Major Connecticut hero, minor video game character

Places can become ways of seeing things, but things can also become ways of seeing places.  I discussed this in regard to books in the previous post, but today I'd like to take a moment and extend the concept to video games.

Games can also be a way of seeing.  In fact, we should expect this since video and computer games are primarily a visual medium.  An abnormally frosty morning in North Houston can be transformed for a group of teenage boys just by playing the first notes of the Skyrim theme.  Eyes light up, slack faces crack into a smile, and immediately their imaginations begin to spin.  The chill frost and bleak landscape they were complaining about a minute ago is transformed into a wide world of adventure with a wilderness of dragons.  In my youth, games like Secret of Mana and The Legend of Zelda colored the way I saw my surroundings.  Exploring the woods, or canoeing, or archery were all different because they were the sorts of things the heroes and heroines of those games might do.  Playing A Link to the Past is enough to ensure that you never look at bushes or tree stumps the same way again.  On the other hand, until quite recently the abstract quality of video game art required a well-stocked visual imagination to give it life.  The blocks of color in the original Legend of Zelda or Super Mario Brothers that stood for trees and rivers and mountains had to be transfigured by the imagination of the player to be enjoyed (that process still occurs in contemporary games but improved graphics have made it less pronounced).  This means that based on the stock of images in each player's mind, the game as experienced by the individual player might be significantly different from that of another player.  For me as a Yankee, Link's world had a New England feel, even as the woods of Connecticut and Massachusetts will always have something a bit Hyrulean about them.  Real world and imagined world each influence and enrich each other.

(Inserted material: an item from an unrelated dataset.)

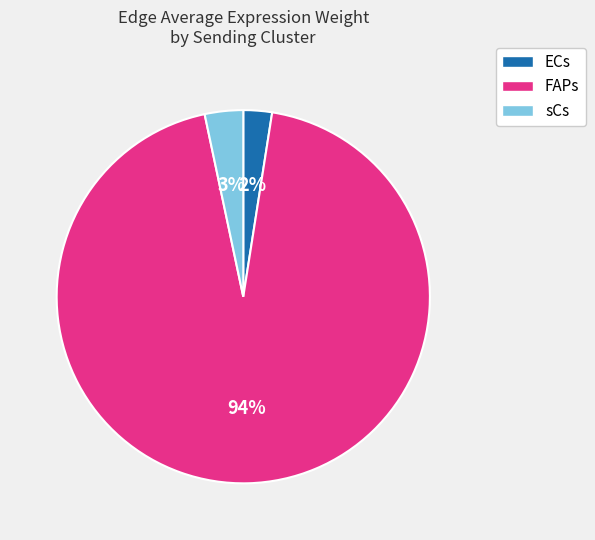

The ECs slice represents 2% of the pie. True or false?

True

Like Tennyson's Ulysses we are a part of the real and imagined places we have been.  They are our way of seeing the world and circumscribe our personal autonomy just as light circumscribes our sight.  Put another way: places are a part of what makes us who we are.  We usually think of place in terms of geographic location, but the artistic locations of books and video games can have a powerful impact on us as well, both in themselves and in the way they subtly shape our perceptions of the locations where we live and visit.  What are the places real and imagined that have shaped you?  In what ways do they cause you to see the world differently from others?  In what way might the geographic and artistic locations you have visited shape each other?